Example3 - 编辑距离 (二维DP)

问题: > 给定两个单词 word1 和 word2，计算出将 word1 转换成 word2 所使用的最少操作数. 可以对一个单词进行如下三种操作：插入一个字符 删除一个字符 替换一个字符

示例：
输入: word1 = "horse", word2 = "ros"
输出: 3
解释: 
horse -> rorse (将 'h' 替换为 'r')
rorse -> rose (删除 'r')
rose -> ros (删除 'e'):

1. 定义数组元素的含义
   • 目的求将 word1 转换成 word2 所使用的最少操作数. 所以定义 dp[i][j]的含义为：当字符串 word1 的长度为 i，字符串 word2 的长度为 j 时，将 word1 转化为 word2 所使用的最少操作次数为 dp[i][j]
2. 找出关系数组元素间的关系式
   • 大部分情况下，dp[i][j], dp[i-1][j], dp[i][j-1] 和 dp[i-1][j-1] 肯定存在某种关系
   • 可以对 word1 进行三种操作 - 插入一个字符 删除一个字符 替换一个字符. 由于是要让操作的次数最小，所以要寻找最佳操作. 那么有如下关系式：
     1. 如果 word1[i] 与 word2[j] 相等，这个时候不需要进行任何操作，显然有 dp[i][j] = dp[i-1]j-1
     2. 如果 word1[i] 与 word2[j] 不相等，这个时候就必须进行调整，而调整的操作有 3 种，要选择一种. 三种操作对应的关系试如下(注意字符串与字符的区别):
        1. 如果把字符 word1[i] 替换成与 word2[j] 相等，则有 dp[i][j] = dp[i-1][j-1] + 1
        2. 如果在字符串 word1末尾插入一个与 word2[j] 相等的字符，则有 dp[i][j] = dp[i][j-1] + 1
        3. 如果把字符 word1[i] 删除，则有 dp[i][j] = dp[i-1][j] + 1
        4. 应该选择一种操作，使得 dp[i][j] 的值最小, 所以:
           • dp[i][j] = min(dp[i-1][j-1]，dp[i][j-1]，dp[i-1][j]) + 1
3. 找出初始值
   • 初始值是计算出所有的 dp[0][0…n] 和所有的 dp[0…m][0]. 因为当有一个字符串的长度为 0 时，转化为另外一个字符串，那就只能一直进行插入或者删除操作了

代码

def minDistance(word1, word2):
    n1 = len(word1)
    n2 = len(word2)
    dp = [[1]*n1]*n2
    for i in range(1,n1):
        for j in range(1,n2):
            if word1[i-1] == word2[j-1]:
                dp[i][j] = dp[i-1][j-1]
            else:
                dp[i][j] = min(dp[i-1][j], dp[i][j-1], dp[i-1][j-1]) + 1
    return dp[n1-1][n2-1]

Example3 - 编辑距离 (二维DP)

问题: > 给定不同面额的硬币 coins 和一个总金额 amount。编写一个函数来计算可以凑成总金额所需的最少的硬币个数。如果没有任何一种硬币组合能组成总金额，返回 -1

输入: coins = [1, 2, 5], amount = 11
输出: 3 
解释: 11 = 5 + 5 + 1

1. 定义数组元素的含义
   • 目的求凑成amount所需coins的最少个数. 所以定义 dp[i]的含义为：amount i所需的最少coins的个数为 dp[i]
2. 找出关系数组元素间的关系式
   • 使得dp[i]的值是最小的关系: min(dp[i], dp[i-coin]+1)
3. 找出初始值
   • 初始一个amount 长度的数组, 所有值都为无限大.

代码

coins = [1,2,5]
amount = 11
def coinChange(coins: List[int], amount: int) -> int:
    dp=[float("inf")]*(amount+1)
    dp[0]=0
    for i in range(1,amount+1):
        for coin in coins:
            if i>=coin:
                dp[i]=min(dp[i],dp[i-coin]+1)
    return dp[-1] if(dp[-1]!=float("inf")) else -1

1. Maximum Value Contiguous Subsequence

最大子序和

Given a sequence of n real numbers A(1) … A(n), determine a contiguous subsequence A(i) … A(j) for which the sum of elements in the subsequence is maximized.

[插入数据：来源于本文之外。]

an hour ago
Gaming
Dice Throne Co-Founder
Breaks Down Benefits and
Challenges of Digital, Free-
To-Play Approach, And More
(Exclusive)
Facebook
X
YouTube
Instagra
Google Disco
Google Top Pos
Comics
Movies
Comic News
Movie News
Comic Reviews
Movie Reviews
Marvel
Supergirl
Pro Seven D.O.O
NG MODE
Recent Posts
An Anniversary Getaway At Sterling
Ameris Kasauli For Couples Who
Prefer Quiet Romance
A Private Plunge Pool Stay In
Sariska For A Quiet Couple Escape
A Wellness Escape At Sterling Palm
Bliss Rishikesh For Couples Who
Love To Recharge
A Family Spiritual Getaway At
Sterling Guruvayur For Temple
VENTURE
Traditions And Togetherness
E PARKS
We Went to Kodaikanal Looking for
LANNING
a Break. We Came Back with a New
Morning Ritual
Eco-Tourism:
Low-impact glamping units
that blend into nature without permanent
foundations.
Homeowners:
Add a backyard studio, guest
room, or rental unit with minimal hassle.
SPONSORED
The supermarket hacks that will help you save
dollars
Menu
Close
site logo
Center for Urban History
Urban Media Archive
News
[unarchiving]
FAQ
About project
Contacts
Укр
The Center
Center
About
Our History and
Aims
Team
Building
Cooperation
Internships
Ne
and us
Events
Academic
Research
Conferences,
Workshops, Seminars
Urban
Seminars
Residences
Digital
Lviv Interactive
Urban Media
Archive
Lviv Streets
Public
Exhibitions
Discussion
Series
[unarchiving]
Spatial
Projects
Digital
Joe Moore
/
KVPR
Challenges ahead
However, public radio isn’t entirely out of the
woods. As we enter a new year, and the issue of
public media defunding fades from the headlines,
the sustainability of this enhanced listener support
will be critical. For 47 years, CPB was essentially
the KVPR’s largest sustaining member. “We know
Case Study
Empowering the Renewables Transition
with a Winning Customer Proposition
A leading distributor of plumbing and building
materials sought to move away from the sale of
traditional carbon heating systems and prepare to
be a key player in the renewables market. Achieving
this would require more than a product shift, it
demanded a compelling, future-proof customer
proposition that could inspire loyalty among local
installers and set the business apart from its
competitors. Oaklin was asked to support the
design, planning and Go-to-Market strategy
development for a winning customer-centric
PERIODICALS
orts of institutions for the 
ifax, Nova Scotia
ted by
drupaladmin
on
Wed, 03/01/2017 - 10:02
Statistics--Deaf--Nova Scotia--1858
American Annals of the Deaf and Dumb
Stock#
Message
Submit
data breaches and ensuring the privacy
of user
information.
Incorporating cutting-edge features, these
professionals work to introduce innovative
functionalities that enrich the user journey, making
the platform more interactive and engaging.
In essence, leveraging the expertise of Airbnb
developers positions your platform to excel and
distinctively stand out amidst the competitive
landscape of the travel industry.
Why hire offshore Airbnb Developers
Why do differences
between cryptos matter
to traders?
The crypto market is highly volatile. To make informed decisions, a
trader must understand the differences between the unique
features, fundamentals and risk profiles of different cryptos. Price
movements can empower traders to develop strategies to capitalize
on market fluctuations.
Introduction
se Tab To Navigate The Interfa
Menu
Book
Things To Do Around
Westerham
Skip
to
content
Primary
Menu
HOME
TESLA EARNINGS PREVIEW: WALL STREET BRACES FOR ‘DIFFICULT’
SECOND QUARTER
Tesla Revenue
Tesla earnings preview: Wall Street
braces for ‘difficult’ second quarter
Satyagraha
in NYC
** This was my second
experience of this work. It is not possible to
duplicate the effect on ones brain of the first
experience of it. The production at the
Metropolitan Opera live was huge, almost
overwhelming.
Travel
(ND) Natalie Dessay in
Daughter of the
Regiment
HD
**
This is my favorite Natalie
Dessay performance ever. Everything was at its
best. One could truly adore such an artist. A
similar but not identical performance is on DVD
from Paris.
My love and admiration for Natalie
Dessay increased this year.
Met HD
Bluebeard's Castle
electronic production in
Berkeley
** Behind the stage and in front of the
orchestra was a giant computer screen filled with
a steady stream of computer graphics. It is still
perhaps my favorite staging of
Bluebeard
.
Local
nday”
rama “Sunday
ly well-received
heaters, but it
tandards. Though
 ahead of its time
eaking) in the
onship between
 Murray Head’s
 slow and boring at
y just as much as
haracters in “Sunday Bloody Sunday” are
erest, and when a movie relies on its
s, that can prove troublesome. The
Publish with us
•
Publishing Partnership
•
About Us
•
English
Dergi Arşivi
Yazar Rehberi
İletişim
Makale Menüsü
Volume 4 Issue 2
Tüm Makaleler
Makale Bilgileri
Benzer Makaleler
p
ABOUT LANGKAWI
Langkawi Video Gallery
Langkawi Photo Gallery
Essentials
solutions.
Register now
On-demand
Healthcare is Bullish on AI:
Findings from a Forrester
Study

子问题: M(j): max sum over all windows ending at j

nums = [-2, -3, 4, -1, -2, 1, 5, -3]

res = [nums[0]]

for i in range(1,len(nums)):
    res.append(max(res[i-1]+nums[i],nums[i]))

print(res) # [0, 1, 1, 2, 2, 1, 2, 2, 3, 3, 2]
print(max(res)) # 7

2. Making Change

零钱兑换

You are given n types of coin denominations(硬币面额) of values v(1) < v(2) < … < v(n) (all integers). Assume v(1) = 1, so you can always make change for any amount of money C. Give an algorithm which makes change for an amount of money C with as few coins as possible.

子问题: M(j): minimum # coins required to make change for amount of money j

changes = [1,2,5]
amount = 10

res = [10000] * (amount+1)
res[0] = 0
print(res)

for i in range(1,amount+1):
    for j in changes:
        if i-j > -1:
            res[i] = (min(res[i],res[i-j]+1))

print(res[amount])  # 2
print(res) #[0, 1, 1, 2, 2, 1, 2, 2, 3, 3, 2]

i - j means amount minus changes, ‘res[i-j]’ means residual money can be found in the previous ‘res’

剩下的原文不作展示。